Am I? Population would seem to be somewhat dependent on fertility. I was just making the assumption that countries with high populations probably had high population growth rates in the past. Plus the lack of relationship between population and gdp/capita is a concern when we know that a lot of factors (land, resources) are more or less fixed.

Can we just say that growth theory is basically an abysmal failure empirically, and we don’t really have any results at all that one would stake one’s life on? :-) I’d still be more optimistic about a country with a growing population than a shrinking one.

I realize you have just given me the first google hit you found, but I wouldn’t say “significantly negative” when the regression cited isn’t actually statistically significant until the decision is made that the USA is an outlier and Luxembourg isn’t. If threw out Luxembourg and whatever the poorest country in the OECD is (?) you’d get a pretty flat line.

Checking the correlation you cited between fertility and gdp/capita, again I don’t know if I see much a relationship with incomes over 15k, and we’re still got the problem of causality to deal with.

I think the Malthusian argument alone probably explains most of the relationship we see in the total sample.

Well, arguing over statistics isn’t really my thing: they look negative to me, but I’m no econometrician so your analysis is probably far more robust than my eyeballing :)

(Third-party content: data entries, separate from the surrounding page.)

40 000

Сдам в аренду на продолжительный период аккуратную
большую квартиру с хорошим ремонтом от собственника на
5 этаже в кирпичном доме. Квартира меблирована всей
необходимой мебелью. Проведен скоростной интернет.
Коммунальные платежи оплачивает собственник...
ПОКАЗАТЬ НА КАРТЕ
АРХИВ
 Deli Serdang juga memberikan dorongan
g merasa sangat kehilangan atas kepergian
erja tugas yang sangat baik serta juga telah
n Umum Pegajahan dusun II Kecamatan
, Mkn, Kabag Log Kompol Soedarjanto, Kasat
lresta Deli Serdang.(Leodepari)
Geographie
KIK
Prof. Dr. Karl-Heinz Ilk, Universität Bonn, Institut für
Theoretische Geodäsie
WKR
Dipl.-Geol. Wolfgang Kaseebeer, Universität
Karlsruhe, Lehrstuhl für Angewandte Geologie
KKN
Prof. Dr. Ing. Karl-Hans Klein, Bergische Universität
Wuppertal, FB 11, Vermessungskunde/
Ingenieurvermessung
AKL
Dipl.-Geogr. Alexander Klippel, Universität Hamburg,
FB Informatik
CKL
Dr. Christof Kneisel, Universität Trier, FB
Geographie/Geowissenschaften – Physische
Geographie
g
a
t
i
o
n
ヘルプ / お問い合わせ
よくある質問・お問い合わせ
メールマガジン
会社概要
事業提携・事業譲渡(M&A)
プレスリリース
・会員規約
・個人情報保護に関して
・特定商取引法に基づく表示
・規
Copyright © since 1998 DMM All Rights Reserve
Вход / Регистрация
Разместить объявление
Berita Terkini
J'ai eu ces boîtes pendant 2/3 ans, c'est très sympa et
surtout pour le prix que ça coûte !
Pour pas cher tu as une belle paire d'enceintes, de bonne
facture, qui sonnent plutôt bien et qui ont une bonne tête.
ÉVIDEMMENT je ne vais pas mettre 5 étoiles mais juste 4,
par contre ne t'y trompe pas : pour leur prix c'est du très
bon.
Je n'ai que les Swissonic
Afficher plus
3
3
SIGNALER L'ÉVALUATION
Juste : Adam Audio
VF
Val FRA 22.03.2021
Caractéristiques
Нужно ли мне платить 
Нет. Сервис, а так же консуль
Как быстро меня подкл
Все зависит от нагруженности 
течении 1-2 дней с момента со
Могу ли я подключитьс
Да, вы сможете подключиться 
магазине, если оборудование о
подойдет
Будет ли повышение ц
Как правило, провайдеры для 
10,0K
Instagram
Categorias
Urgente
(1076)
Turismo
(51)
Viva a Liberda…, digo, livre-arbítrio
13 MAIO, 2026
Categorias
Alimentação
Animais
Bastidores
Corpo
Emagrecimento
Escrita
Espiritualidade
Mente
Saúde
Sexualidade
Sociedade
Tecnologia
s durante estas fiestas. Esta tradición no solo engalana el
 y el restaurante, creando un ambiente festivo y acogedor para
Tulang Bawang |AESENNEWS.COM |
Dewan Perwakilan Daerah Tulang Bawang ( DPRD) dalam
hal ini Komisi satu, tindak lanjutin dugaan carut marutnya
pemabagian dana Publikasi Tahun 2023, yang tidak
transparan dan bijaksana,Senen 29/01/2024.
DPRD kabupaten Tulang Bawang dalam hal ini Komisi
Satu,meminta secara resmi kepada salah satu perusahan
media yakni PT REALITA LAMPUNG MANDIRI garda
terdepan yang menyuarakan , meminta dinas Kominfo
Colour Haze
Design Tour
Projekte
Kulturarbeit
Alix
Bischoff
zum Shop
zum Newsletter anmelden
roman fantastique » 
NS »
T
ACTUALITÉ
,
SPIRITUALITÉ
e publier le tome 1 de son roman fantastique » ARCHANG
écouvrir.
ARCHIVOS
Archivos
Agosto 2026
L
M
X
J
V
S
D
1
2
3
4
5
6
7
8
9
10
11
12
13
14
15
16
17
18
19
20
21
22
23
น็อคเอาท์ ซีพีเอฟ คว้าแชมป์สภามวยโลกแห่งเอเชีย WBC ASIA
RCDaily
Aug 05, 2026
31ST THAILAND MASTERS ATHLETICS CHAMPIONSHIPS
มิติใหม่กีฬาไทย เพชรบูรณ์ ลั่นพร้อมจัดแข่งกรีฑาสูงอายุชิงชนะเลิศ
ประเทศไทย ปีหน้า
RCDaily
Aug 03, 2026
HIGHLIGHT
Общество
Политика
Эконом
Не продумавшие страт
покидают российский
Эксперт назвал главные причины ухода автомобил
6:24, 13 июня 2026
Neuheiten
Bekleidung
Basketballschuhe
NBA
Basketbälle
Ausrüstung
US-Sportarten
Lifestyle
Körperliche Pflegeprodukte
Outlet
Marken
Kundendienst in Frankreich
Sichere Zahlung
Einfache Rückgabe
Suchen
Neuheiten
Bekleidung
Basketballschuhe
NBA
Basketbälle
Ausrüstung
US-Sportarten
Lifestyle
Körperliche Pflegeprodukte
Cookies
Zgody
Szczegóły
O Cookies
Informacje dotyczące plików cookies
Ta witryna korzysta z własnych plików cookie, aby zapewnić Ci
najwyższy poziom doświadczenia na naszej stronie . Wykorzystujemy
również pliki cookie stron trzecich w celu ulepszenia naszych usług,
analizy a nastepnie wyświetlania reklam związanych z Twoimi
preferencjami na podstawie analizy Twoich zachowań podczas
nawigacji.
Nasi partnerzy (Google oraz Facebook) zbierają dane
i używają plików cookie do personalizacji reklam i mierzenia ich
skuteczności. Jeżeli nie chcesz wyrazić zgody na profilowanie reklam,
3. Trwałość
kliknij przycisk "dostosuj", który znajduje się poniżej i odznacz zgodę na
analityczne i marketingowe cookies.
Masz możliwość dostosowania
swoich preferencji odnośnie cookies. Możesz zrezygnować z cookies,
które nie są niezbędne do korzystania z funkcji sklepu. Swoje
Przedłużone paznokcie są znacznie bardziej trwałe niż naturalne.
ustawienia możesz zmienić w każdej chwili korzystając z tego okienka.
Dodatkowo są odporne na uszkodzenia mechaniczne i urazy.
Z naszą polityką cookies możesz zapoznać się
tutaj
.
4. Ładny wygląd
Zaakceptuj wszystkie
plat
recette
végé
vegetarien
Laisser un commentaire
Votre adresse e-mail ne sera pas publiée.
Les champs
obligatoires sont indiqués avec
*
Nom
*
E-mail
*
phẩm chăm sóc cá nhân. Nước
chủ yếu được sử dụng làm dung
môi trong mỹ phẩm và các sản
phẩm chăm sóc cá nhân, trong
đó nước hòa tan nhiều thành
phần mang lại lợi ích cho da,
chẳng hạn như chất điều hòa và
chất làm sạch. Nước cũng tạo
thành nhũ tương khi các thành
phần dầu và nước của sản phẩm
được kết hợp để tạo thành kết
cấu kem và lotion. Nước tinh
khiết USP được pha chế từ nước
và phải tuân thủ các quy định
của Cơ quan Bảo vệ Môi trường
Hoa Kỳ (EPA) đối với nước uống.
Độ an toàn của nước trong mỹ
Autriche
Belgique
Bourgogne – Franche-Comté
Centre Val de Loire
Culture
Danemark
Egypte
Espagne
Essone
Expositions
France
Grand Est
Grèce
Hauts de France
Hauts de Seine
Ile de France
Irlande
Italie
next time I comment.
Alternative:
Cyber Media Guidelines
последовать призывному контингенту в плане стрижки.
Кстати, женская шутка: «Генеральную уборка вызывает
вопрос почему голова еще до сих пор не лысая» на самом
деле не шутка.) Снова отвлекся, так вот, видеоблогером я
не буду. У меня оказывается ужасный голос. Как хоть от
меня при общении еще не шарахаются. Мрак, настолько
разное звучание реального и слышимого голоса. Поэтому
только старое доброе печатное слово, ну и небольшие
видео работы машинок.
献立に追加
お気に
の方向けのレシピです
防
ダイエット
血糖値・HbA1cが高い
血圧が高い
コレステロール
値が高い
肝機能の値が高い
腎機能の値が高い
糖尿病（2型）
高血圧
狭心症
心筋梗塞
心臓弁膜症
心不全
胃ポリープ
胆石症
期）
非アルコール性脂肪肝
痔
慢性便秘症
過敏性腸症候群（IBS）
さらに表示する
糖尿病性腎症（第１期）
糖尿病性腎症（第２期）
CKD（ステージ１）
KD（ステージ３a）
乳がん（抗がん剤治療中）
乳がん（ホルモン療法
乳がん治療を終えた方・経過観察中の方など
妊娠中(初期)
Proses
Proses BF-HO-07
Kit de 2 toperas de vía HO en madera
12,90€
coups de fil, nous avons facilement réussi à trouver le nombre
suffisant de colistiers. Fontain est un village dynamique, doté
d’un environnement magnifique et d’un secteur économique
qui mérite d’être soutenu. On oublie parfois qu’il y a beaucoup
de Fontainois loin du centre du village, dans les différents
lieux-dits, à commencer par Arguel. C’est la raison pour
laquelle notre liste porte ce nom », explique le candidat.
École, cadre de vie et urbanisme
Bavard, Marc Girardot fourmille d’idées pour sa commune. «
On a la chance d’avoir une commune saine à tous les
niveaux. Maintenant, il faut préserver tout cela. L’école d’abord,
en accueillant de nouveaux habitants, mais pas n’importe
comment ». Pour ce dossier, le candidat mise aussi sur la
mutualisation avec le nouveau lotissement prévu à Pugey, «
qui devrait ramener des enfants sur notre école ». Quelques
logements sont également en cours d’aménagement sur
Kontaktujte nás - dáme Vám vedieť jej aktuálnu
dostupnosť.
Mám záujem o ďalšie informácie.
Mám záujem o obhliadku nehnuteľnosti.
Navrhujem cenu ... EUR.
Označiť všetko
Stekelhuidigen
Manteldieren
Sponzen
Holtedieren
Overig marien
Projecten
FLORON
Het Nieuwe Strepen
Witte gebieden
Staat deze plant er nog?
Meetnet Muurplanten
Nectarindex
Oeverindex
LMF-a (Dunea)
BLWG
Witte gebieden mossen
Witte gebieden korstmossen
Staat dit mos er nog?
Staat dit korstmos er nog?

I certainly wouldn’t call growth economics an empirical failure though. I think that the conditional convergence result of Mankiw, Romer and Weil is fairly convincing. It provides substantial evidence that the long-run predictions of exogenous growth theory are more than just fluff. Endogenous growth theory isn’t there yet, but it’s still a fairly young field and there are some very smart people working on it, so I wouldn’t want to give up on it.

I don’t know the topic well enough to comment, but read this just the other day (about Mankiw):

And his most famous paper, “A Contribution to the Empirics of Economic Growth” of 1992, with David Romer, of the University of California at Berkeley, and David Weil, of Brown University, is generally considered to have failed in its defense of the “augmented Solow model,” meaning one in which human capital as well as capital and labor are sufficient to explain variations in growth.

The source had links.

Hmmm, I can’t claim a great familiarity with the field but, as I remember, MRW show that the conditional convergence prediction of the augmented Solow model holds. I don’t recall them suggesting that the Solow model explains long run growth. It’s an exogenous growth model so that would be a bizarre conclusion, to say the least. I only had time to read the abstracts, but Bernanke’s paper doesn’t seem to necessarily conflict with MRW. If it says that you need endogenous growth models to explain long run growth then it would seem to address a different topic from MRW.

Temple’s paper seems to have more direct conflict, but it’s hard to tell from the abstract which doesn’t say much about exactly what he did. It would be surprising if the Solow model were the last word in growth, since it doesn’t actually explain long run growth. However, that doesn’t mean that its prediction of conditional convergence is incorrect and MRW is wrong. I was under the impression that the inability of a number of endogenous growth models to replicate the conditional convergence prediction was a stumbling block for many of them. Is that vaguely true?